Background: Disease pathogenesis in rheumatoid arthritis (RA) involves complex interactions between immune cells and mesenchymal cells, resulting in persistent joint inflammation, cartilage destruction, and bone erosion. B cells comprise a diverse set of functionally distinct subsets and are key contributors to RA pathogenesis, as evidenced by the presence of autoantibodies and the clinical efficacy of B-cell–targeted therapies. In addition to antibody production, B cells drive disease through antigen presentation and cytokine secretion. Despite growing evidence that disinct memory B cell (MBC) subsets contribute to different pathological processes in RA, MBCs remain incompletely characterized. We have previously linked a CD21 − CD11c + T-bet + MBC subset to bone erosion in early RA, but not to inflammatory disease activity, highlighting the need to better define additional pathogenic MBC subsets.

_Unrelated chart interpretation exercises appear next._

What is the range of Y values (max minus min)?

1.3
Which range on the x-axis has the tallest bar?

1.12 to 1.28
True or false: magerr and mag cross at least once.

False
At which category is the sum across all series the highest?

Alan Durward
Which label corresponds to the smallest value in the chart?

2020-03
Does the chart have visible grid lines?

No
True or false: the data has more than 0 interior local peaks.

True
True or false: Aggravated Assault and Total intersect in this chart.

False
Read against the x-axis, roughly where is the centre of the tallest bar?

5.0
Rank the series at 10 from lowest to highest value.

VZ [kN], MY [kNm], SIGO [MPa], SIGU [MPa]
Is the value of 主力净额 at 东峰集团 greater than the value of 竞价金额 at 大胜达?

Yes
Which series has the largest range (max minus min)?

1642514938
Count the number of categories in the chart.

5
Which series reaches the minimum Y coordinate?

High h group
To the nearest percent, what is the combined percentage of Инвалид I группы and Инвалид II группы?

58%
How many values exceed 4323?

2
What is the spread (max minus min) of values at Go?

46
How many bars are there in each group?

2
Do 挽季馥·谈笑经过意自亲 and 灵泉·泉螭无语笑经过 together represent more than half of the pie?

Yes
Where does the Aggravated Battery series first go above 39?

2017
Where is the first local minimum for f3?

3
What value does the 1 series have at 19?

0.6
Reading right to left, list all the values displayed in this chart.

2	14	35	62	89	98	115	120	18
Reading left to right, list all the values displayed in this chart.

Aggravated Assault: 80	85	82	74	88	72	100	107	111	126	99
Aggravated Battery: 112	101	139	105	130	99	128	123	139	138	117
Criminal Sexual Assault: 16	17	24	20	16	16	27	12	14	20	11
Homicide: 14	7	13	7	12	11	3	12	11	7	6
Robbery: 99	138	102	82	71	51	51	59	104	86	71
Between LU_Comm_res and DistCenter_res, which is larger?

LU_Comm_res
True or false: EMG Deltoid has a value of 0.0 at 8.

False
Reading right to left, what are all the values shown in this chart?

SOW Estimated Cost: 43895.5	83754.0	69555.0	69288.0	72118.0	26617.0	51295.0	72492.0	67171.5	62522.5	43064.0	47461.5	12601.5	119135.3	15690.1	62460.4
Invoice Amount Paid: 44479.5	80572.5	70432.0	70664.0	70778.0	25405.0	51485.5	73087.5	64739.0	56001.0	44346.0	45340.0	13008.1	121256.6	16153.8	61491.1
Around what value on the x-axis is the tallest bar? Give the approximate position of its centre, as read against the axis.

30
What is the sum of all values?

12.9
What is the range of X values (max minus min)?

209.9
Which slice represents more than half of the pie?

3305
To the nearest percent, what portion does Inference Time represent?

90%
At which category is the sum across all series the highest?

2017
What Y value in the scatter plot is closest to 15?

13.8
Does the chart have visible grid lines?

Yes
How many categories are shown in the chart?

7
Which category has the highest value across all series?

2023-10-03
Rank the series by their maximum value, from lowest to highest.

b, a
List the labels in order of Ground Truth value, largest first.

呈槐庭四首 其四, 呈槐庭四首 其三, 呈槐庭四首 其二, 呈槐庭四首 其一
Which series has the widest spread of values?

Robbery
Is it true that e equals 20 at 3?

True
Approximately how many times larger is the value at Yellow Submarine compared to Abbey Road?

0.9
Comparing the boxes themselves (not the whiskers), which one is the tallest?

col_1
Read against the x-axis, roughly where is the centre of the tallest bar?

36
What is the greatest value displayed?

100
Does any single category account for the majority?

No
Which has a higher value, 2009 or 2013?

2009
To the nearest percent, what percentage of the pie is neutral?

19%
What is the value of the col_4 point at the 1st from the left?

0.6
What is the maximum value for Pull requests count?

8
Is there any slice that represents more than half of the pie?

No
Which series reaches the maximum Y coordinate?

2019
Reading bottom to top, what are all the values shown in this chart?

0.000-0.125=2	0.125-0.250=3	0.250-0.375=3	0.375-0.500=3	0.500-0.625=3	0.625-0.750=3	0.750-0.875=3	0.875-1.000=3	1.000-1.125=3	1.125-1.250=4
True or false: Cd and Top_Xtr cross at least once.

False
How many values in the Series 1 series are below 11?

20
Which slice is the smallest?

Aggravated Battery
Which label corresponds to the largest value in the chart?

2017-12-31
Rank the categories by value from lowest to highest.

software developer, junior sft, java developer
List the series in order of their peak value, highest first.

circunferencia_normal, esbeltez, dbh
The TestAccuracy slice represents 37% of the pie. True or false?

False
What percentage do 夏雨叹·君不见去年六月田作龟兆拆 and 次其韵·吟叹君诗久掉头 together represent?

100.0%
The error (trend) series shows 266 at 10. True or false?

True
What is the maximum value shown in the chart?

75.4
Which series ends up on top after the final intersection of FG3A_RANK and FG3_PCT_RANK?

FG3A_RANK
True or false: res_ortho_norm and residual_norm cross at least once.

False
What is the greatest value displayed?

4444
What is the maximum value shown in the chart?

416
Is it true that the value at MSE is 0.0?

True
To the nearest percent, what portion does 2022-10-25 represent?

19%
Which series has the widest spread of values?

Objectives: To identify and characterize MBC subsets associated with inflammatory disease activity in early RA
Methods: Peripheral blood mononuclear cells from newly diagnosed, untreated RA patients (n=49) and healthy controls (n=11) were analyzed by flow cytometry to identify MBC subsets. Common B-cell markers but also CD21, CD11c, and T-bet were used. Frequencies of identified MBC subsets were correlated with clinical parameters, including markers of systemic inflammation and the number of tender and swollen joints. Selected MBC populations from n=4 patients were further analyzed using single-cell RNA sequencing combined with V(D)J sequencing to define transcriptional profiles, B-cell receptor repertoires, clonal expansion, and lineage relationships. Gene set enrichment analyses were used to infer functional properties of identified subsets.
Results: In addition to the previously described CD21 − CD11c + T-bet + MBCs (McGrath et al), a distinct MBC subset lacking CD21, CD11c, and T-bet was identified. The frequency of this CD21 − CD11c − T-bet − MBC subset correlated with markers of systemic inflammation and joint inflammation. Analysis of existing single-cell RNA-sequencing data showed that these cells correspond to a distinct transcriptional cluster with a unique gene expression profile, supporting functional heterogeneity within the CD21 − MBC compartment.
Conclusions: Specific MBC subsets in early RA seem to be associated with different disease features. Whereas CD21 − CD11c + T-bet + MBCs are linked to structural joint damage (McGrath et al), a novel CD21 − CD11c − T-bet − MBC subset is associated with inflammatory disease activity. Therefore, elucidating the phenotypes and functional properties of poorly characterised MBC subsets will improve our understanding of RA pathogenesis.
REFERENCES: [1] McGrath S. et al. Correlation of Professional Antigen-Presenting Tbet+CD11c+ B Cells With Bone Destruction in Untreated Rheumatoid Arthritis. Arthritis & Rheumatology Vol. 76, No. 8, August 2024, pp 1263–1277 DOI 10.1002/art.42857
Acknowledgments: NIL.
Disclosure of Interests: Inger Gjertsson: None declared, Paul Haase: None declared, Kristoffer Grimstad: None declared, Sarah McGrath: None declared, Monica Leu Agelii: None declared, Charlotte Jonsson: None declared, Anna-Karin H Ekwall AbbVie, advisory board fees from Pfizer and AbbVie, speaker honorar from Boehringer Ingelheim, Aqilion, Inga-Lill Mårtensson: None declared.